▶ **Selected excerpt**:
>>>>
For example, I remember once hearing a woman sneeze in the toilet at work. The power of the sneeze vibrated the door and echoed throughout the room. When I saw which of my colleagues came out, she occupied my thoughts for a very long time for several months, years and even today I think of her. (I even thought at that moment that she came in there so that she could sneeze or even be sneezed). If I hadn't had this sneezing fetish, I probably would have walked past the toilet door without even paying attention and it wouldn't have impacted my thoughts for all these years.

Regarding my fictions, I love to write, it's one of my passions. If I hadn't had my sneeze fetish, I would focus more on my non-erotic stories. I would then experience a whole other pleasure, because when I write a novel or a classic story, I feel mostly fun, whereas with my fictions of sneezing, I am rather excited. x)

For my private life, if I wasn't attracted to sneezing, I think I would have been attracted to something else entirely. We all have our differences, some like sneezing, others noses, eyes, legs, buttocks, chests, hands, feet, domination, submissions, materials, always at different levels and from different angles of view. It is true that for sneezing, it is very different. Seeing someone sneeze in the street is something you can't always hide and for a sneeze fetish, it is a combination of intimacy for all to see. Which can be very disconcerting. So I think my life, my daily life would have been less troubled or disturbed and I could have focused my mind on other less intimate and personal matters.

Nonetheless, I pride myself on being a sneeze fetish because I see my fetish as a very sweet, tender and complex attraction. When I sometimes hear about other people around me who are more focused on the buttocks or the chest, I find their words blunt and without any real tenderness. If I hadn't had this sweeter attraction, I might have been like them. :unsure:

In conclusion, my sneezing fetish has led me to who I am today, to my core identity. I feel a lot of good being as I am. Even though my daily life can be disturbed or embarrassed, I have learned to live this way and when I see certain people around me, who only focus on the surface of things. I am rather proud to be what I am. :razz:

Having said that, I also agree with what Travel says when it says it complicates things. It is often very difficult to be able to talk about it freely with other people. To be able to talk about it with his wife, that she can really understand us. Basically, there is really only here or on other websites where we can find people who really understand us, but we are often too dispersed around the world to be able to find ourselves.
<<<<
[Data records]
>>>>
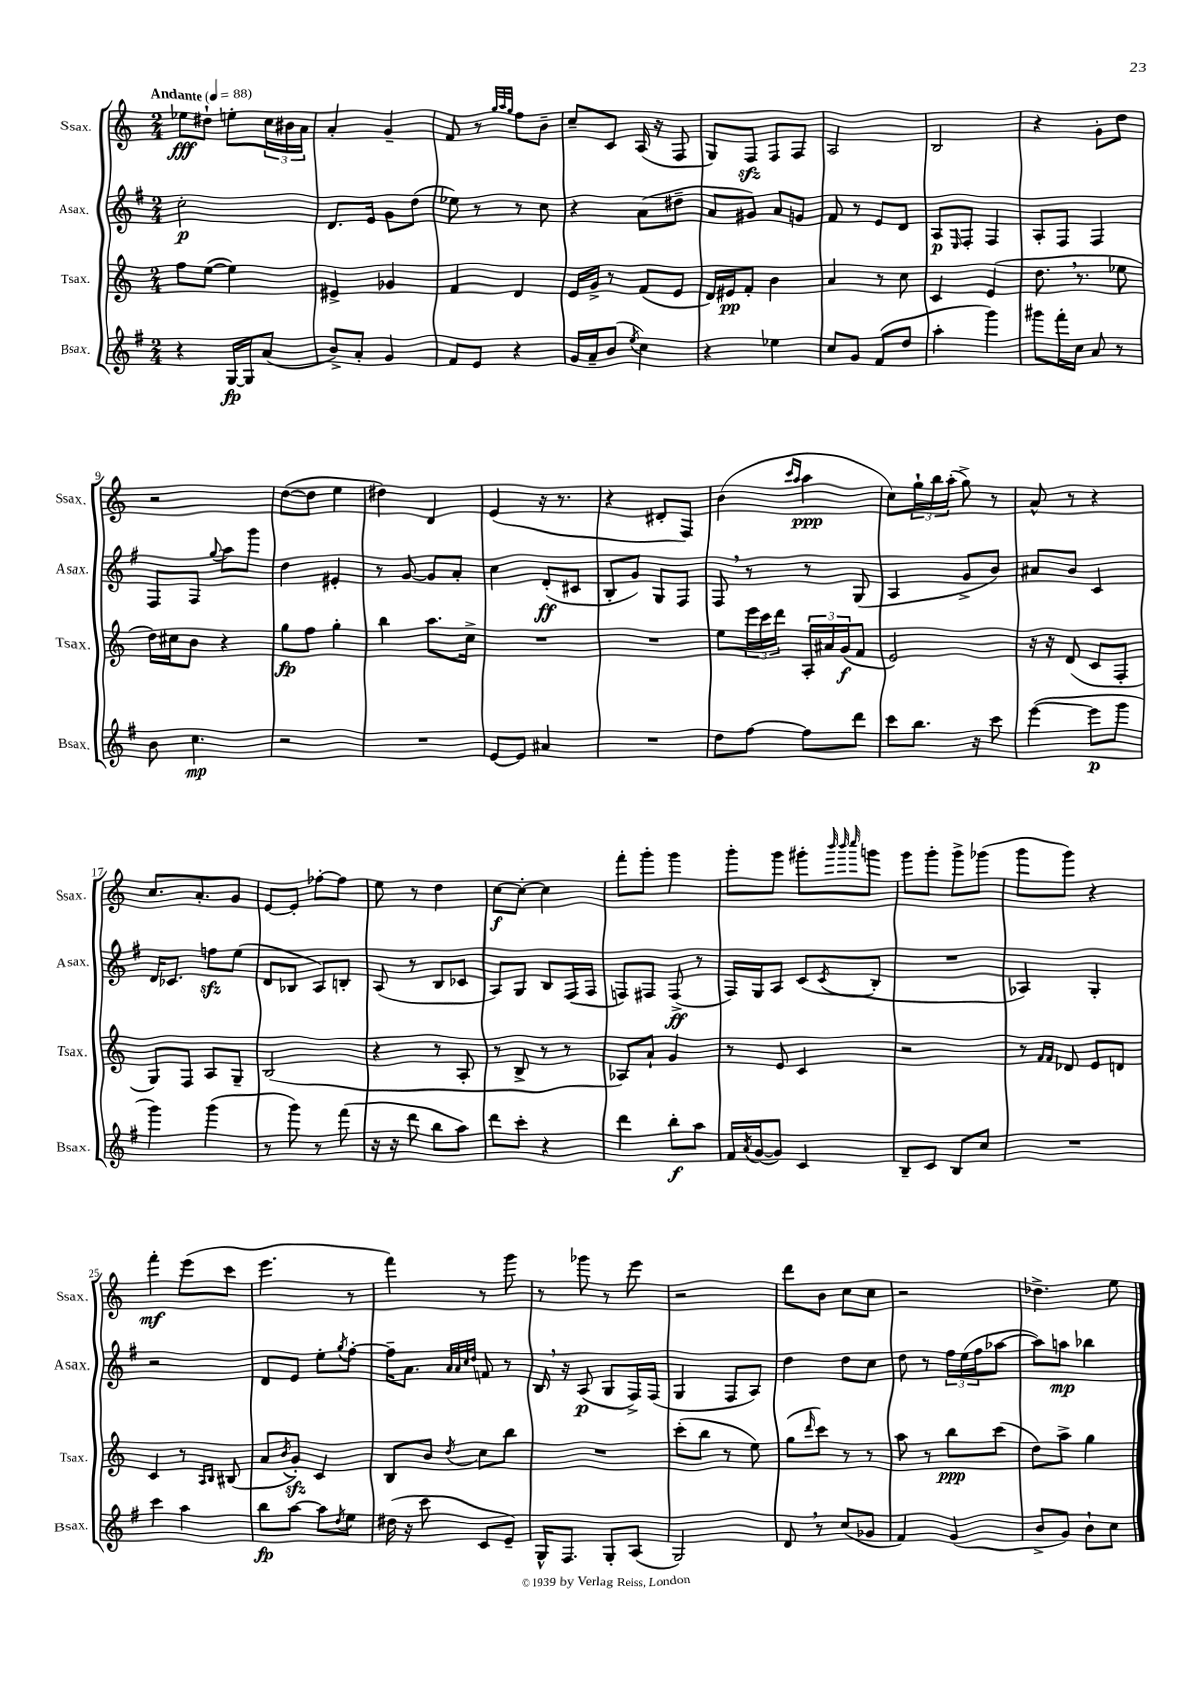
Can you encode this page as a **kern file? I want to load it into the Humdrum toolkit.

**kern	**kern	**kern	**kern
*staff4	*staff3	*staff2	*staff1
*clefG2	*clefG2	*clefG2	*clefG2
*k[f#]	*k[]	*k[f#]	*k[]
*M2/4	*M2/4	*M2/4	*M2/4
*MM88	*MM88	*MM88	*MM88
4r	8ff	2cc'	8ee-
.	([8ee	.	8dd#`
[16G	4ee])	.	8ee'
16G]	.	.	.
(8a	.	.	24cc
.	.	.	24b#
.	.	.	24a
=	=	=	=
8b^)	4e#^	8.d	4a'
8a'	.	.	.
.	.	16e	.
4g	4g-	8g	4g~
.	.	(8dd	.
=	=	=	=
8f#	4f	8ee-)	8f
8e	.	8r	8r
.	.	.	32qqgg
.	.	.	32qqaa
.	.	.	32qqgg
4r	4d	8r	8ff
.	.	8cc	8b~
=	=	=	=
16g	16e	4r	8cc~
16a~	16g^	.	.
(8b	8r	.	8c
8qee	.	.	.
4cc)	(8f	(8a	(16A
.	.	.	16r
.	8e	8dd#~	8F
=	=	=	=
4r	16d)	8a	8G)
.	16e#	.	.
.	8f'	8g#)	8F
4ee-	4b	8a	8F
.	.	8g	8F
=	=	=	=
8cc	4a	8f#	2A
8g	.	8r	.
(8f#	8r	8e	.
8dd	8cc	8d	.
=	=	=	=
4aa'	4c	8A	2B
.	.	16qqE	.
.	.	8F#'	.
4ggg)	(4e	4F#	.
=	=	=	=
8ggg#	8.dd	8A'	4r
16fff#'	.	8F#	.
16cc	8.r	.	.
8a	.	4F#	8g'
8r	8ee-	.	8dd
=	=	=	=
8b	16dd)	8F#	2r
.	16cc#	.	.
4.cc	8b	8F#	.
.	.	8qqgg	.
.	4r	8aa	.
.	.	8ggg	.
=	=	=	=
2r	8gg	4dd	([8dd
.	8ff	.	8dd]
.	4gg'	4e#'	4ee
=	=	=	=
2r	4bb	8r	4dd#)
.	.	[8g	.
.	8.aa	8g]	4d
.	.	8a'	.
.	16cc^	.	.
=	=	=	=
[8e	2r	4cc	(4e
8e]	.	.	.
4a#	.	(8d'	16r
.	.	.	8.r
.	.	8c#	.
=	=	=	=
2r	2r	8B'	4r
.	.	8g)	.
.	.	8G	8d#'
.	.	8F#	8F)
=	=	=	=
8dd	8ee	8F#	(4b
[8ff#	24eee	8r	.
.	24ccc	.	.
.	24ddd	.	.
.	.	.	16qqccc
.	.	.	16qqaa
8ff#]	24A'	8r	4aa
.	24a#	.	.
.	(24g	.	.
8ddd	8f	(8G	.
=	=	=	=
8ccc	2e)	4A	8cc)
8.bb	.	.	24gg`
.	.	.	24bb
.	.	.	(24aa'
.	.	8g^	8gg^)
16r	.	.	.
8ccc	.	8b)	8r
=	=	=	=
([4eee	16r	8a#	8a^^
.	16r	.	.
.	(8d	8b	8r
8eee]	8c	4c	4r
8ggg	8F'	.	.
=	=	=	=
4ggg)	8G)	16d	8.cc
.	.	8.c-	.
.	8F	.	.
.	.	.	8.a'
(4ggg	8A	8ff	.
.	8G~	(8ee	8g
=	=	=	=
8r	(2B	8d	[8e
8ggg)	.	8B-	8e']
8r	.	8A)	[8ff-'
(8fff#	.	8B'	8ff-]
=	=	=	=
16r	4r	(8A	8ee
16r	.	.	.
8ddd	.	8r	8r
8bb	8r	8B	4dd
8aa)	8A'	8c-	.
=	=	=	=
8ddd	8r	8A)	[8cc
8ccc'	8B^	8G	8cc'_
4r	8r	8B	4cc]
.	8r	(16F#	.
.	.	16F#	.
=	=	=	=
4ddd	8A-)	8F)	8fff'
.	8a`	8F#	8ggg'
8bb'	4g	(8F#^	4ggg
8aa	.	8r	.
=	=	=	=
16f#	8r	16F#)	8ggg'
8qa	.	.	.
([16g	.	16G	.
8g])	8e	8A	8ggg
4c	4c	(8c	8ggg#'
.	.	.	32qqbbb
.	.	.	32qqbbb
.	.	8qc	32qqcccc
.	.	8B'	8ggg
=	=	=	=
8B~	2r	2r	8ggg
8c	.	.	8ggg'
8B	.	.	8ggg^
8cc	.	.	(8ggg-
=	=	=	=
2r	8r	4A-)	8ggg
.	16qqf	.	.
.	16qqf	.	.
.	8d-	.	8ggg)
.	8e	4G'	4r
.	8d	.	.
=	=	=	=
4ccc	4c	2r	4fff'
4aa	8r	.	(8eee
.	16qqA	.	.
.	16qqB	.	.
.	(8B#	.	8ccc
=	=	=	=
8bb	8a	8d	4.eee
.	8qb	.	.
[8aa	8g')	8e	.
8aa]	4c	8ee'	.
8qdd	.	8qgg	.
8ee	.	[8ff#'	8r
=	=	=	=
(16dd#	8B	16ff#~]	4fff)
16r	.	8.a	.
8ccc	8b	.	.
.	.	32qqa	.
.	.	32qqa	.
.	.	32qqcc	.
.	8qdd	32qqdd	.
8c	8cc	8f	8r
8e~)	8bb	8r	8ggg
=	=	=	=
16G^^	2r	16B	8r
8.F#	.	16r	.
.	.	(8A	8ggg-
8G'	.	8G	8r
(8A	.	16F#^)	8eee
.	.	(16F#	.
=	=	=	=
2G)	(8ccc'	4G	2r
.	8bb	.	.
.	8r	8F#	.
.	8ee)	8A)	.
=	=	=	=
8d	(8gg	4dd	8ddd
.	16qqddd	.	.
8r	8ccc)	.	8b
(8cc	8r	8dd	8cc
8g-	8r	8cc	8cc
=	=	=	=
4f#)	8aa	8dd	2r
.	8r	8r	.
(4g	8bb	24ff#	.
.	.	(24ee	.
.	.	24ff#	.
.	(8ccc	[8aa-	.
=	=	=	=
8b^	8dd)	8aa-])	4.dd-^
8g)	8aa^	8aa	.
8b`	4gg	4bb-	.
8cc	.	.	8ee
==	==	==	==
*-	*-	*-	*-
<<<<
▶ **Description of the task**:
Answer these about the sneezing passage:
1. Where did the writer hear a woman sneeze?
2. What does the writer mostly feel when writing a novel or classic story?
3. What does the writer agree with Travel about in the final paragraph?

▶ **Answer to the exercise**:
1. In the toilet at work.
2. Fun.
3. That it complicates things.